As Christmas day neared, I barely saw my husband. I had to insist that he eat something, and even when he did, he was back to work immediately. And no matter how long I stood with my ear to the door, I couldn’t hear a sound!

I had never been so excited. I couldn’t wait. What was he making? I imagined all sorts of electronic equipment, perhaps a flashing light-board that whistled or clanged. Maybe he was building me some wonderful electronic gizmo! I had a lot of fun trying to guess what the surprise would be. I hadn’t a clue.

Christmas day dawned bright and crisp. First came breakfast, and the only things that could be touched before breakfast were the stockings. The girls dove into their stockings, through the nuts and apples, all the way down to the orange that was in the toe. One would think that they had never tasted an orange! They peeled and separated and sucked the juicy fruit, while inhaling a piece of sausage quiche. Breakfast was finished, and we headed for the gifts.

The girls loved every little gift. I had insisted on going last. The girls were so excited, that they wanted me to tear into Louie’s gift, but I waited until every gift was opened and “oohed and aahed” over. Then Louie handed me the large, carefully wrapped box.

“Don’t shake it,” he said, with a mysterious smile.

“Wait until you see it, Momma,” smiled Helen.

The girls knew! They had been a part of the conspiracy! Carefully, I unwrapped the box, struggling with the wrapping. Louie flipped his pocketknife out and quickly took care of the tape.

“Afraid someone might break into it?” I asked, with a grin.

“Well, you never know,” he answered, with a wink.
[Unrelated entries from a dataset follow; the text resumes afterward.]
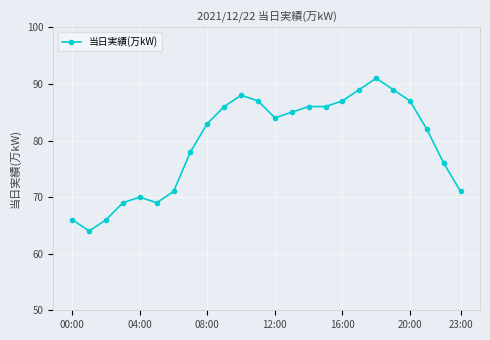

What is the maximum value shown in the chart?

91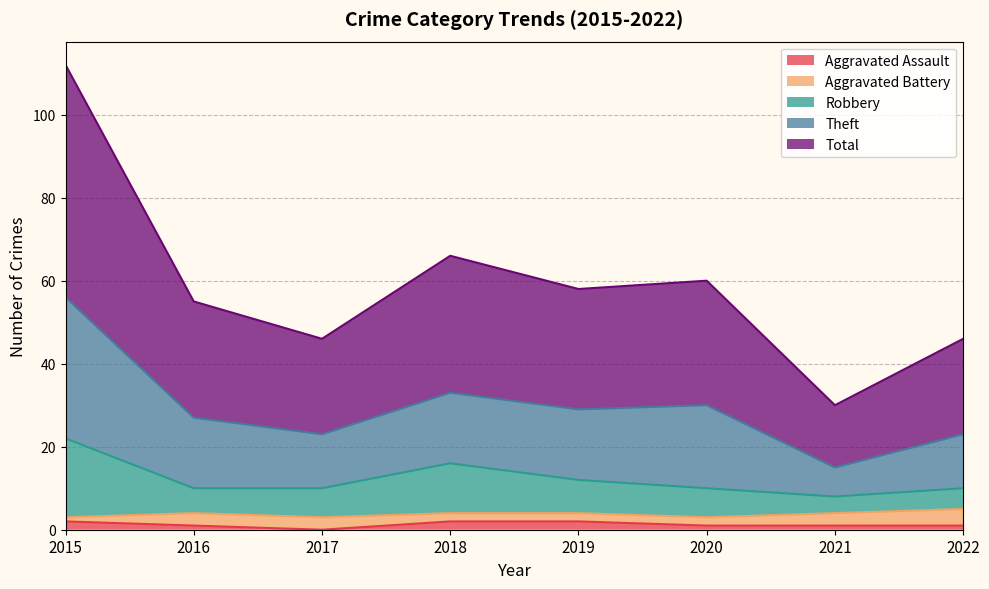

The value of Robbery at 2018 is 9. True or false?

False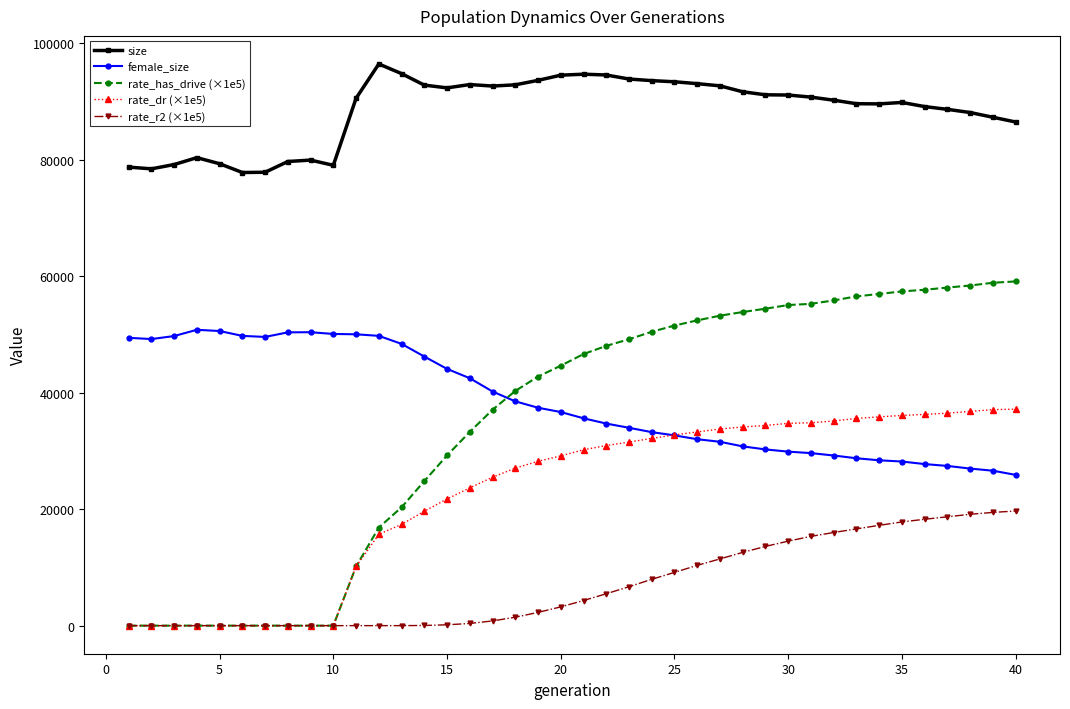

What is the maximum value for rate_dr (×1e5)?

37157.2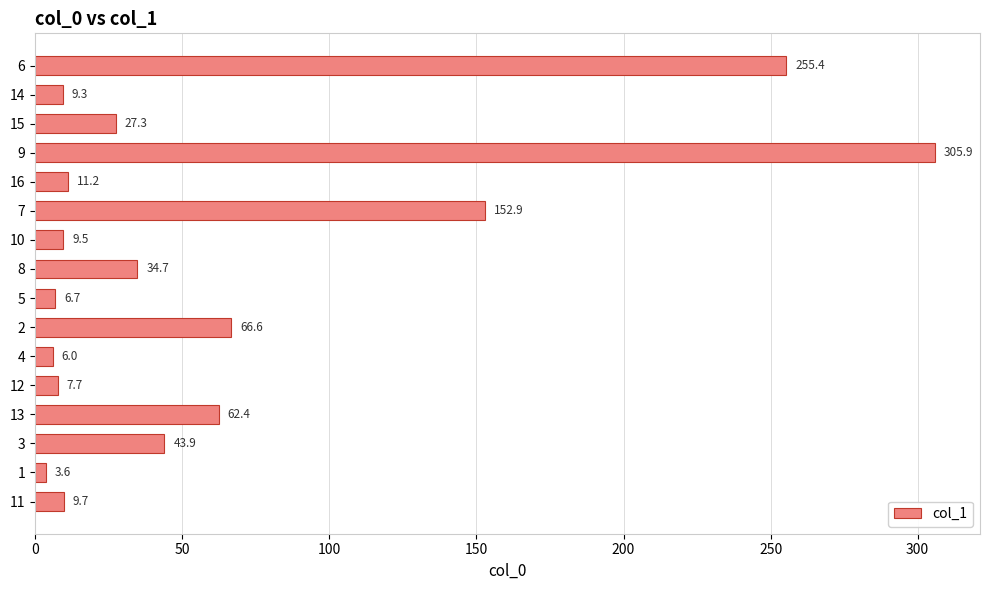

How many data points are above 27?

8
Finally, I opened the box. Setting it gently on the floor, I heard a tinkle. What was this? I pulled out miles of tissue paper, and closed my eyes as I reached inside. It was smooth, with tiny parts. Jenny reached over, holding the box, so that I could pull out the gift.

“Gently,” she said.

Holding my breath, I pulled it out. Someone pulled an end table close and assisted me in setting my gift down. I opened my eyes, and to my amazement I beheld a lovely porcelain carousel, with tiny horses, a roof, and a music box, beautifully painted, fired, and assembled by my husband. The tears sprung to my eyes. Such delicate beauty, fashioned by big, strong hands.

Louie reached over and lifted the carousel, gently turning the music box key. Lovely tinkling music played, as tears fell from my eyes. It is my most precious Christmas gift, fashioned by loving hands that have taught me that true love is not only sweet, but also surprising.